Supplied records =
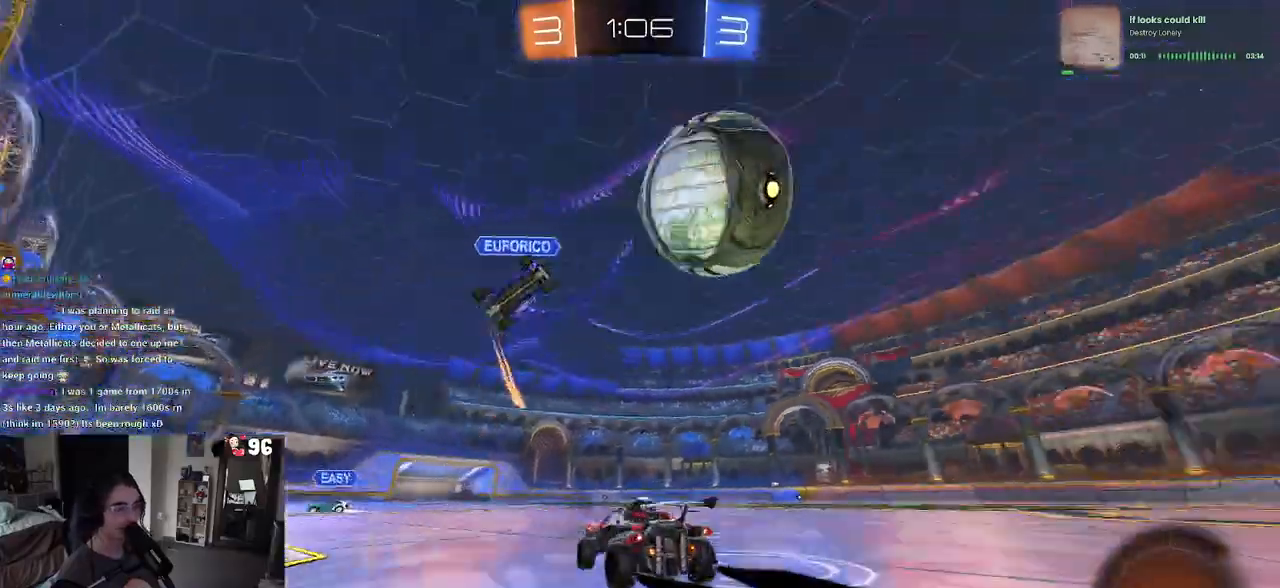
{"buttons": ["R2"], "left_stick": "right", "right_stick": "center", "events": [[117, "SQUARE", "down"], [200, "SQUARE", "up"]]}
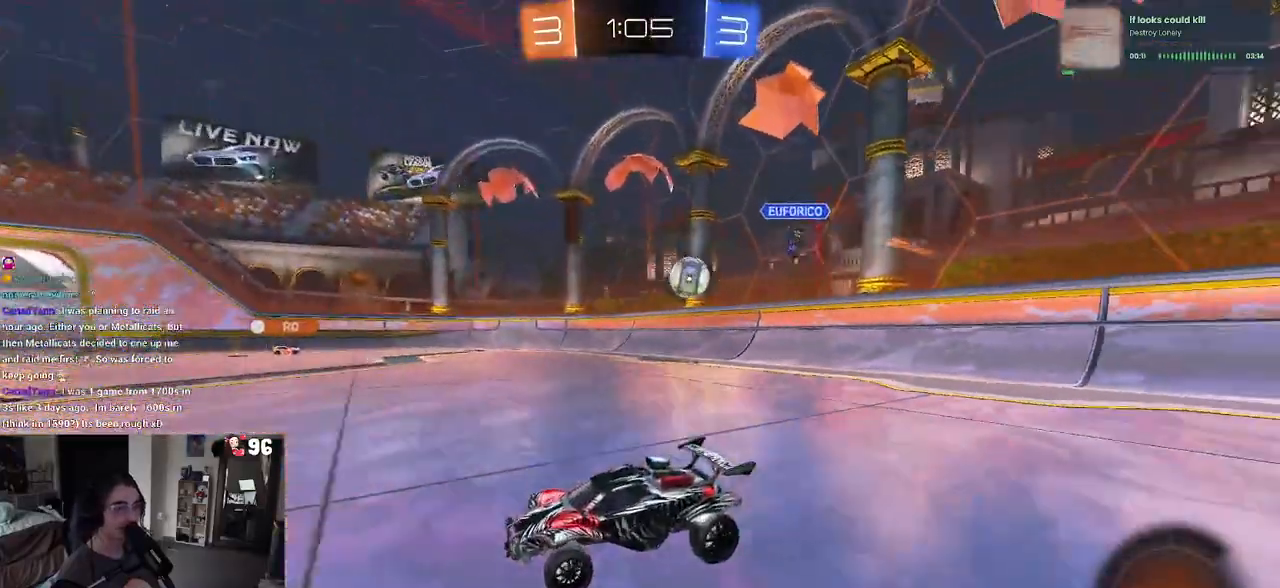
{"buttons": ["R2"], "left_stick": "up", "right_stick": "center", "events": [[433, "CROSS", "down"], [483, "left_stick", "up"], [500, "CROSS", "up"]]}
--
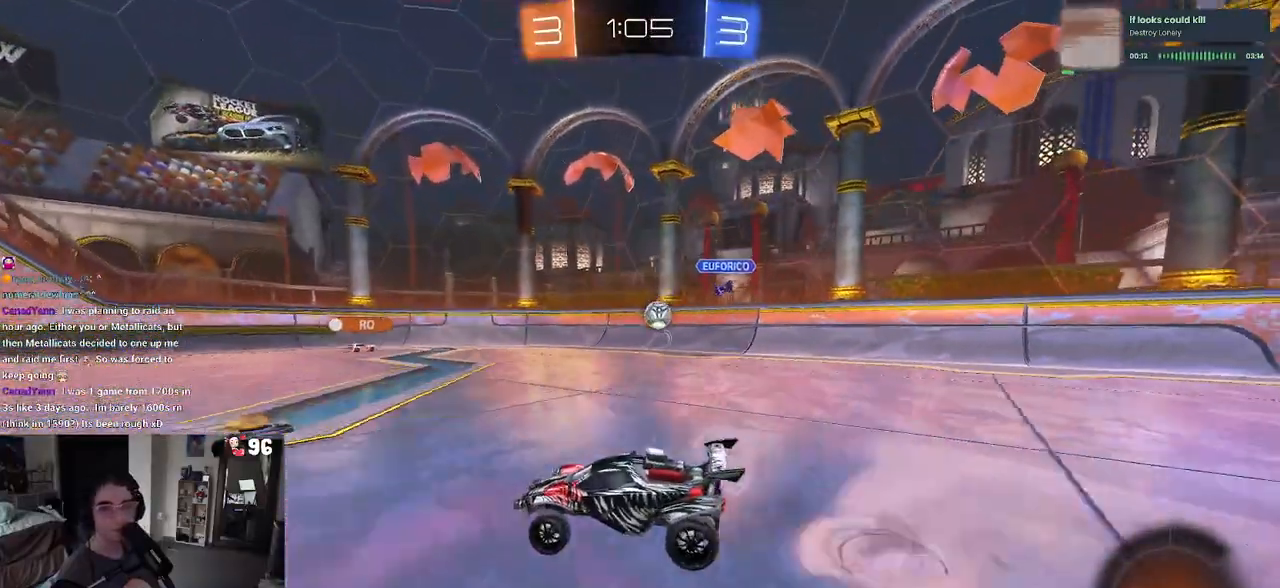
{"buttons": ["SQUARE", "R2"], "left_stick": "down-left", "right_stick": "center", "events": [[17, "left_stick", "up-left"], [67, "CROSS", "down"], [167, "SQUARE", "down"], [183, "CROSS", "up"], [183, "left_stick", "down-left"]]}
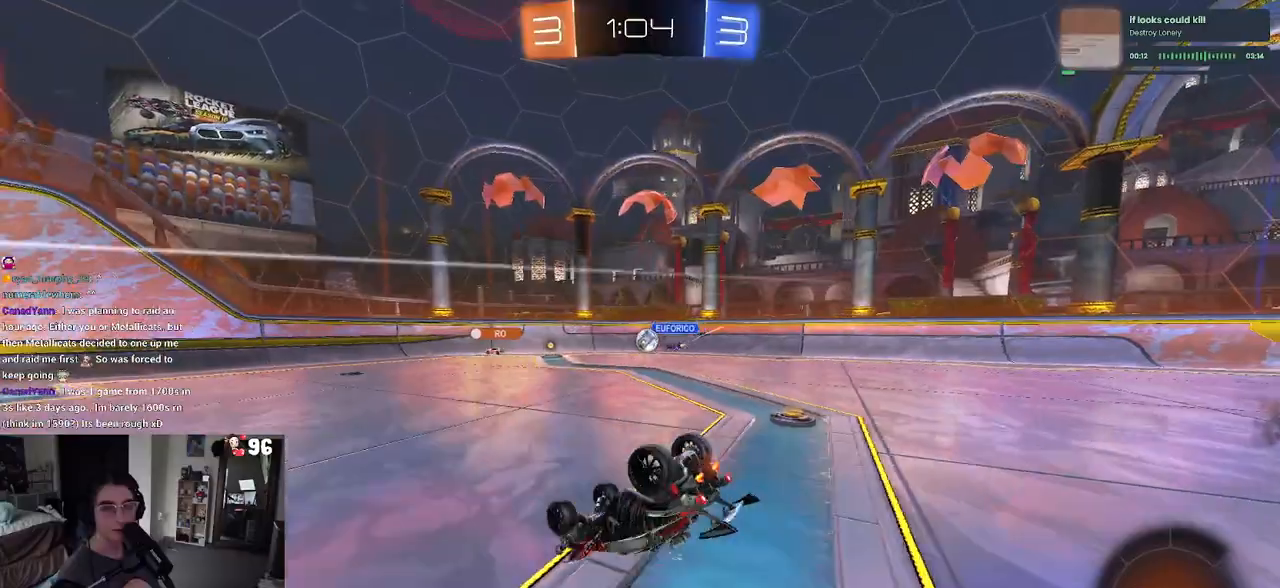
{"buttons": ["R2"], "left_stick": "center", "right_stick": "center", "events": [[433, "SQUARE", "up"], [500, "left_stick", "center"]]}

Instructions to follow = Find each line in the material above that carries the string "SQUARE", and copy it.

Response =
{"buttons": ["R2"], "left_stick": "right", "right_stick": "center", "events": [[117, "SQUARE", "down"], [200, "SQUARE", "up"]]}
{"buttons": ["SQUARE", "R2"], "left_stick": "down-left", "right_stick": "center", "events": [[17, "left_stick", "up-left"], [67, "CROSS", "down"], [167, "SQUARE", "down"], [183, "CROSS", "up"], [183, "left_stick", "down-left"]]}
{"buttons": ["R2"], "left_stick": "center", "right_stick": "center", "events": [[433, "SQUARE", "up"], [500, "left_stick", "center"]]}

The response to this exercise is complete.